Wilfried Schmickler ist der Häcksler des Kabaretts: Seine Silben legen die – bis auf die Wahrheit heruntergeschredderten – Details groß geführter Gesellschaftsdebatten schonungslos offen. Er jagt Seehofer, Facebook und Männer in Funktionswäsche. Das Resultat ist wie der Name seines aktuellen Programms: Es gibt „Kein zurück!“.

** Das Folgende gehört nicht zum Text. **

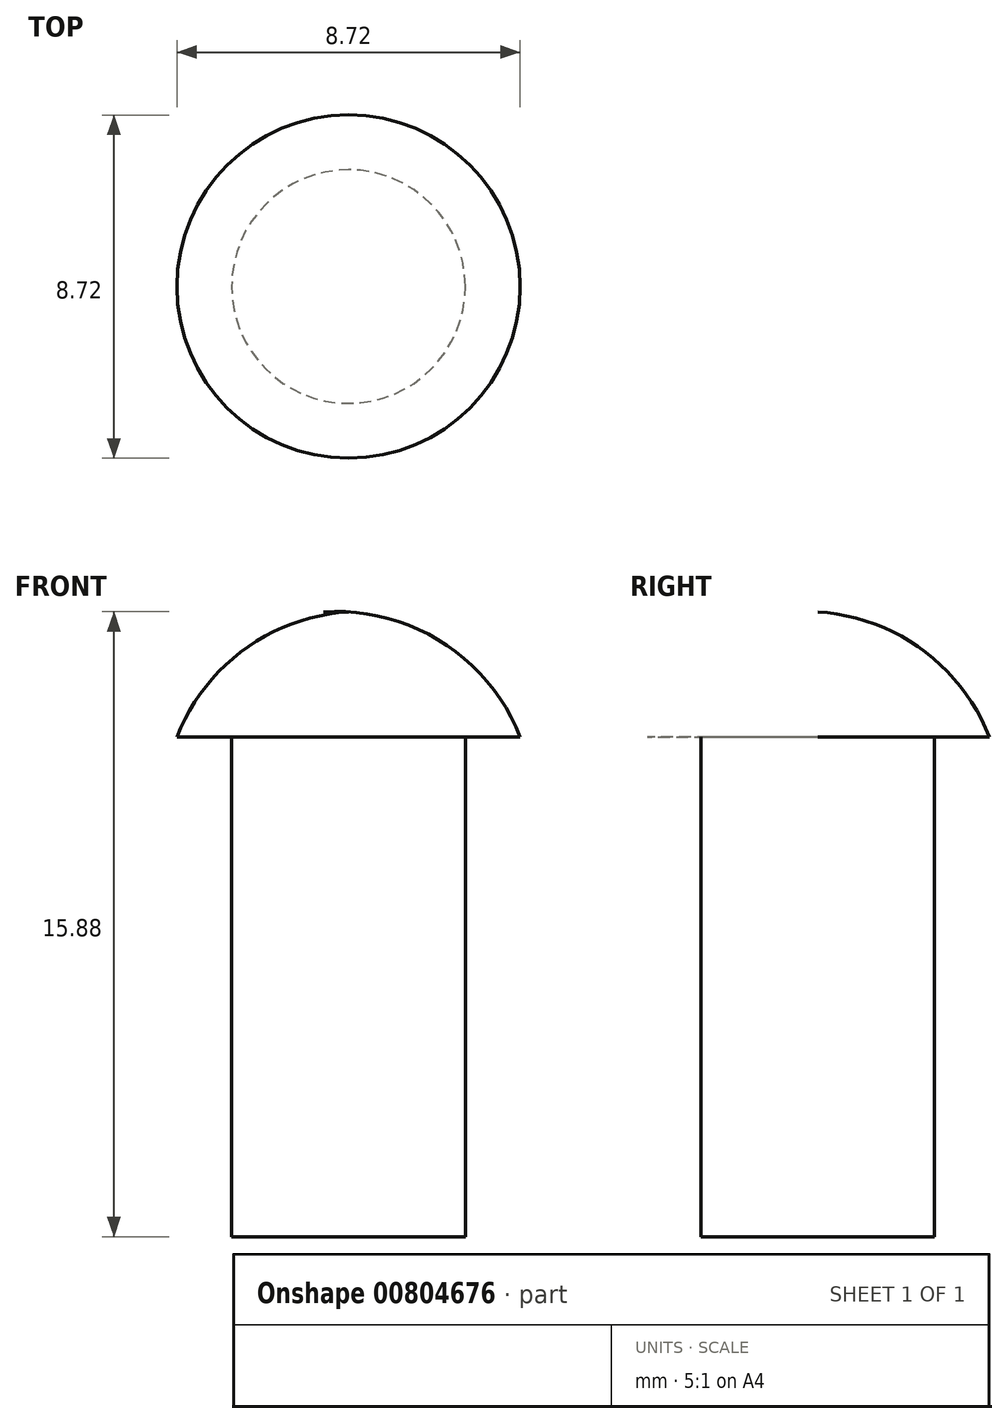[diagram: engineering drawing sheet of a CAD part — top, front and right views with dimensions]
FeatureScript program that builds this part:
annotation { "Feature Type Name" : "Feature", "Feature Type Description" : "" }
export const myFeature = defineFeature(function(context is Context, id is Id, definition is map)
    precondition{}
    {
        {
            var Q0;
            Q0=qCreatedBy(makeId("Front.planeOp"),FACE);
            var sketch = newSketch(context, id + "F0", { "sketchPlane" : qUnion([Q0])});
            skLineSegment(sketch, "E0.bottom", {"start": v(0, 0) * mm, "end": v(2.97, 0) * mm});
            skLineSegment(sketch, "E0.left", {"start": v(0, 0) * mm, "end": v(0, 12.7) * mm});
            skLineSegment(sketch, "E0.right", {"start": v(2.97, 0) * mm, "end": v(2.97, 12.7) * mm});
            skLineSegment(sketch, "E1", {"start": v(0, 12.7) * mm, "end": v(0, 15.88) * mm});
            skLineSegment(sketch, "E2", {"start": v(2.97, 12.7) * mm, "end": v(4.36, 12.7) * mm});
            skArc(sketch, "E3", {"start": v(4.36, 12.7) * mm, "mid": v(2.64, 14.92) * mm, "end": v(0, 15.88) * mm});
            skLineSegment(sketch, "E4", {"start": v(0, -10.8) * mm, "end": v(0, 23.6) * mm, "construction": true});
            skSolve(sketch);
        }
        {
            var Q0;
            Q0=makeQuery(id+"F0.imprint","IMPRINT",FACE,{"disambiguationData":[TD([[makeQuery(id+"F0.imprint","IMPRINT",EDGE,{"derivedFrom":sQuery(id+"F0.wireOp",EDGE,"E0.bottom")}),1.0]])]});
            var Q1;
            Q1=sQuery(id+"F0.wireOp",EDGE,"E4");
            revolve(context, id + "F1", {"surfaceOperationType" : NewSurfaceOperationType.NEW, "entities" : qUnion([Q0]), "axis" : qUnion([Q1]), "revolveType" : RevolveType.FULL});
        }
    });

Am Samstagabend entblößte die WDR-„Mitternachtsspitze“ im ausverkauften Huckinger Steinhof in gewohnt rekordverdächtigem Sprachtempo die Scheinheiligkeit gesellschaftlichen Denkens und Handels: „Dem Zuckerberg von Facebook schieben Sie Ihre intimsten Gedanken und Gefühle zu. Aber Sie würden nicht auf die Idee kommen, Ihre Haustür offen zu lassen mit der Begründung, Sie hätten nichts zu verbergen“, sagt der Kölner Kabarettist. Vor den fast 600 Besuchern zieht er dann die komplette Politikerriege durch den Kakao: Merkel sei eine lahme Ente im Hühnerstall, Seehofers Paranoia und Narzissmus ähnele der Donald Trumps; „Und als Strippenzieher hinter all dem Demokratie schadenden Schwachsinn der Politik steckt Alexander Dobrindt, der Che Guevara der Reihenhäuser.“ Das Publikum lacht, applaudiert, ist erheitert. Aber das reicht Schmickler nicht.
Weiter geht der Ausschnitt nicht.